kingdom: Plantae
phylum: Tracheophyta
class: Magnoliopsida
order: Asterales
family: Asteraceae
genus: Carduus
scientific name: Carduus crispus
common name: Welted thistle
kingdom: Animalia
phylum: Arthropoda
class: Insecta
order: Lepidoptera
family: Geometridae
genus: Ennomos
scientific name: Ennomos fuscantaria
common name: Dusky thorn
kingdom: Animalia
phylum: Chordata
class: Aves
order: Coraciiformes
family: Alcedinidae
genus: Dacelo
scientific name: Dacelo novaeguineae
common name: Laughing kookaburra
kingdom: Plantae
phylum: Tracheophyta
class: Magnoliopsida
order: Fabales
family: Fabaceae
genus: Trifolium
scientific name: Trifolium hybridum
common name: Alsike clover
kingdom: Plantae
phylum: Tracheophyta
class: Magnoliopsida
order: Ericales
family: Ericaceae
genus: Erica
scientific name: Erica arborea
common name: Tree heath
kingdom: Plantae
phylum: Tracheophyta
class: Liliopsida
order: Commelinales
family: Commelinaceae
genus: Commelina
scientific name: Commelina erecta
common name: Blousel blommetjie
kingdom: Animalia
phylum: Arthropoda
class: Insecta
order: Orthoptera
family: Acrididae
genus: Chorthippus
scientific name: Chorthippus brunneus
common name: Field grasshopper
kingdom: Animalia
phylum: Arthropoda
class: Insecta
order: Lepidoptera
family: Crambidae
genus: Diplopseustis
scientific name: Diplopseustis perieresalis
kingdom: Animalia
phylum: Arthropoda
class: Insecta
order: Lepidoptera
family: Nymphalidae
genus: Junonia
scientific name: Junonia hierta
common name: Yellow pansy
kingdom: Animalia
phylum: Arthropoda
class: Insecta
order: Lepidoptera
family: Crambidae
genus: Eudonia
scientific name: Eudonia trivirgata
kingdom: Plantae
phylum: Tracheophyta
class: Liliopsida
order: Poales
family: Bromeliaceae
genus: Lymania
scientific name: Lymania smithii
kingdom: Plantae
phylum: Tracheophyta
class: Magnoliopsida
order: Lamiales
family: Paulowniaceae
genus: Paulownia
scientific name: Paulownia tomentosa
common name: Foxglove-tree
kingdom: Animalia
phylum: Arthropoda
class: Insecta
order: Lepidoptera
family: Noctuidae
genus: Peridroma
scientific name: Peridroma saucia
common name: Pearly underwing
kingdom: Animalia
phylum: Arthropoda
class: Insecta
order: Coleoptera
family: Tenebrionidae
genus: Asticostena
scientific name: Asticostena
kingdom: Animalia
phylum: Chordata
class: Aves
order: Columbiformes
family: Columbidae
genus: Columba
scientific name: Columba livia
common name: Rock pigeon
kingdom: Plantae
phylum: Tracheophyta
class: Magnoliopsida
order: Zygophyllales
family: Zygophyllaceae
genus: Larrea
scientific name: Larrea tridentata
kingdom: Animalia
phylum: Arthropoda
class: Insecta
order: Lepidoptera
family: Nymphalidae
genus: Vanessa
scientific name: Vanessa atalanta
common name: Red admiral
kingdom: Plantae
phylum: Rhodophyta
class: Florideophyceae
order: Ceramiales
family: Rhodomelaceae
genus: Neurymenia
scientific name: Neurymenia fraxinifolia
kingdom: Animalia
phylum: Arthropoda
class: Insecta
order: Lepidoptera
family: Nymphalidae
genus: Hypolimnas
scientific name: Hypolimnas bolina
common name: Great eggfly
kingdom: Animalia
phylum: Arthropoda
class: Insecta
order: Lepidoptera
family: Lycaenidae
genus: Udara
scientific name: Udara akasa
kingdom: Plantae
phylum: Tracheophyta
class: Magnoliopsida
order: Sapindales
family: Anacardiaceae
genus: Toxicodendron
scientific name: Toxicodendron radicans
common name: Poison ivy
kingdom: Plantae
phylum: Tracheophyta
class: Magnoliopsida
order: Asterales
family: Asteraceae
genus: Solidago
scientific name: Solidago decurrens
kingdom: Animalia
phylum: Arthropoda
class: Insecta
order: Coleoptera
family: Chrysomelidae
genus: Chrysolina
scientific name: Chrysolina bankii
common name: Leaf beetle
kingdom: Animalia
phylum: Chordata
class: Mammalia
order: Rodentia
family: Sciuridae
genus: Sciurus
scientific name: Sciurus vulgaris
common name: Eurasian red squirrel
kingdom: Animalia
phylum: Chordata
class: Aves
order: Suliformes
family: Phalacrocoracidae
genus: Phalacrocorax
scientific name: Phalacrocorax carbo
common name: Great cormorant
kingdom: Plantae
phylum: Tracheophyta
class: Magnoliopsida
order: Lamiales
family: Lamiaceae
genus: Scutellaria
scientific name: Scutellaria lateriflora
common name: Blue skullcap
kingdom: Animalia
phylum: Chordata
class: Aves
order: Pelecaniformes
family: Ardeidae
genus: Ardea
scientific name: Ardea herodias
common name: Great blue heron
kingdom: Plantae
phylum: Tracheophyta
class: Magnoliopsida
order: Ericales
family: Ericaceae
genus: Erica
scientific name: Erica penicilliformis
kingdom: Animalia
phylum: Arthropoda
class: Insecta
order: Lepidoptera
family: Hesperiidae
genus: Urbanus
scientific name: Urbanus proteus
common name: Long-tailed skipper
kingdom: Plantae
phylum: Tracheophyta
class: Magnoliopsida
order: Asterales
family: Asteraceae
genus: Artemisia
______
### Work to do
Please write out every line of the entries above, word for word and in the same order.

### Response below
kingdom: Plantae
phylum: Tracheophyta
class: Magnoliopsida
order: Asterales
family: Asteraceae
genus: Carduus
scientific name: Carduus crispus
common name: Welted thistle
kingdom: Animalia
phylum: Arthropoda
class: Insecta
order: Lepidoptera
family: Geometridae
genus: Ennomos
scientific name: Ennomos fuscantaria
common name: Dusky thorn
kingdom: Animalia
phylum: Chordata
class: Aves
order: Coraciiformes
family: Alcedinidae
genus: Dacelo
scientific name: Dacelo novaeguineae
common name: Laughing kookaburra
kingdom: Plantae
phylum: Tracheophyta
class: Magnoliopsida
order: Fabales
family: Fabaceae
genus: Trifolium
scientific name: Trifolium hybridum
common name: Alsike clover
kingdom: Plantae
phylum: Tracheophyta
class: Magnoliopsida
order: Ericales
family: Ericaceae
genus: Erica
scientific name: Erica arborea
common name: Tree heath
kingdom: Plantae
phylum: Tracheophyta
class: Liliopsida
order: Commelinales
family: Commelinaceae
genus: Commelina
scientific name: Commelina erecta
common name: Blousel blommetjie
kingdom: Animalia
phylum: Arthropoda
class: Insecta
order: Orthoptera
family: Acrididae
genus: Chorthippus
scientific name: Chorthippus brunneus
common name: Field grasshopper
kingdom: Animalia
phylum: Arthropoda
class: Insecta
order: Lepidoptera
family: Crambidae
genus: Diplopseustis
scientific name: Diplopseustis perieresalis
kingdom: Animalia
phylum: Arthropoda
class: Insecta
order: Lepidoptera
family: Nymphalidae
genus: Junonia
scientific name: Junonia hierta
common name: Yellow pansy
kingdom: Animalia
phylum: Arthropoda
class: Insecta
order: Lepidoptera
family: Crambidae
genus: Eudonia
scientific name: Eudonia trivirgata
kingdom: Plantae
phylum: Tracheophyta
class: Liliopsida
order: Poales
family: Bromeliaceae
genus: Lymania
scientific name: Lymania smithii
kingdom: Plantae
phylum: Tracheophyta
class: Magnoliopsida
order: Lamiales
family: Paulowniaceae
genus: Paulownia
scientific name: Paulownia tomentosa
common name: Foxglove-tree
kingdom: Animalia
phylum: Arthropoda
class: Insecta
order: Lepidoptera
family: Noctuidae
genus: Peridroma
scientific name: Peridroma saucia
common name: Pearly underwing
kingdom: Animalia
phylum: Arthropoda
class: Insecta
order: Coleoptera
family: Tenebrionidae
genus: Asticostena
scientific name: Asticostena
kingdom: Animalia
phylum: Chordata
class: Aves
order: Columbiformes
family: Columbidae
genus: Columba
scientific name: Columba livia
common name: Rock pigeon
kingdom: Plantae
phylum: Tracheophyta
class: Magnoliopsida
order: Zygophyllales
family: Zygophyllaceae
genus: Larrea
scientific name: Larrea tridentata
kingdom: Animalia
phylum: Arthropoda
class: Insecta
order: Lepidoptera
family: Nymphalidae
genus: Vanessa
scientific name: Vanessa atalanta
common name: Red admiral
kingdom: Plantae
phylum: Rhodophyta
class: Florideophyceae
order: Ceramiales
family: Rhodomelaceae
genus: Neurymenia
scientific name: Neurymenia fraxinifolia
kingdom: Animalia
phylum: Arthropoda
class: Insecta
order: Lepidoptera
family: Nymphalidae
genus: Hypolimnas
scientific name: Hypolimnas bolina
common name: Great eggfly
kingdom: Animalia
phylum: Arthropoda
class: Insecta
order: Lepidoptera
family: Lycaenidae
genus: Udara
scientific name: Udara akasa
kingdom: Plantae
phylum: Tracheophyta
class: Magnoliopsida
order: Sapindales
family: Anacardiaceae
genus: Toxicodendron
scientific name: Toxicodendron radicans
common name: Poison ivy
kingdom: Plantae
phylum: Tracheophyta
class: Magnoliopsida
order: Asterales
family: Asteraceae
genus: Solidago
scientific name: Solidago decurrens
kingdom: Animalia
phylum: Arthropoda
class: Insecta
order: Coleoptera
family: Chrysomelidae
genus: Chrysolina
scientific name: Chrysolina bankii
common name: Leaf beetle
kingdom: Animalia
phylum: Chordata
class: Mammalia
order: Rodentia
family: Sciuridae
genus: Sciurus
scientific name: Sciurus vulgaris
common name: Eurasian red squirrel
kingdom: Animalia
phylum: Chordata
class: Aves
order: Suliformes
family: Phalacrocoracidae
genus: Phalacrocorax
scientific name: Phalacrocorax carbo
common name: Great cormorant
kingdom: Plantae
phylum: Tracheophyta
class: Magnoliopsida
order: Lamiales
family: Lamiaceae
genus: Scutellaria
scientific name: Scutellaria lateriflora
common name: Blue skullcap
kingdom: Animalia
phylum: Chordata
class: Aves
order: Pelecaniformes
family: Ardeidae
genus: Ardea
scientific name: Ardea herodias
common name: Great blue heron
kingdom: Plantae
phylum: Tracheophyta
class: Magnoliopsida
order: Ericales
family: Ericaceae
genus: Erica
scientific name: Erica penicilliformis
kingdom: Animalia
phylum: Arthropoda
class: Insecta
order: Lepidoptera
family: Hesperiidae
genus: Urbanus
scientific name: Urbanus proteus
common name: Long-tailed skipper
kingdom: Plantae
phylum: Tracheophyta
class: Magnoliopsida
order: Asterales
family: Asteraceae
genus: Artemisia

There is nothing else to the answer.